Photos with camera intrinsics
++++++
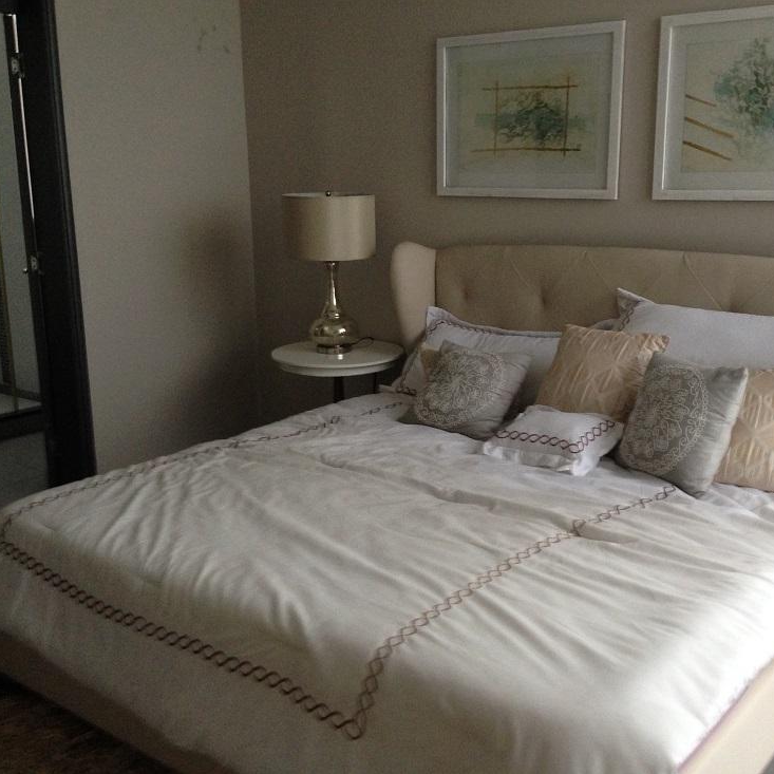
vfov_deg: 42.8
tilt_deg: -14.3
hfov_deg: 42.6
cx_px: 461
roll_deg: +0.7
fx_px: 987
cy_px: 387
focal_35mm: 39
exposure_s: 1/20
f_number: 2.4
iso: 200
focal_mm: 4.12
++++++
Give back each entry exactly as it appears. Leave pictures out.

vfov_deg: 42.8
tilt_deg: -14.3
hfov_deg: 42.6
cx_px: 461
roll_deg: +0.7
fx_px: 987
cy_px: 387
focal_35mm: 39
exposure_s: 1/20
f_number: 2.4
iso: 200
focal_mm: 4.12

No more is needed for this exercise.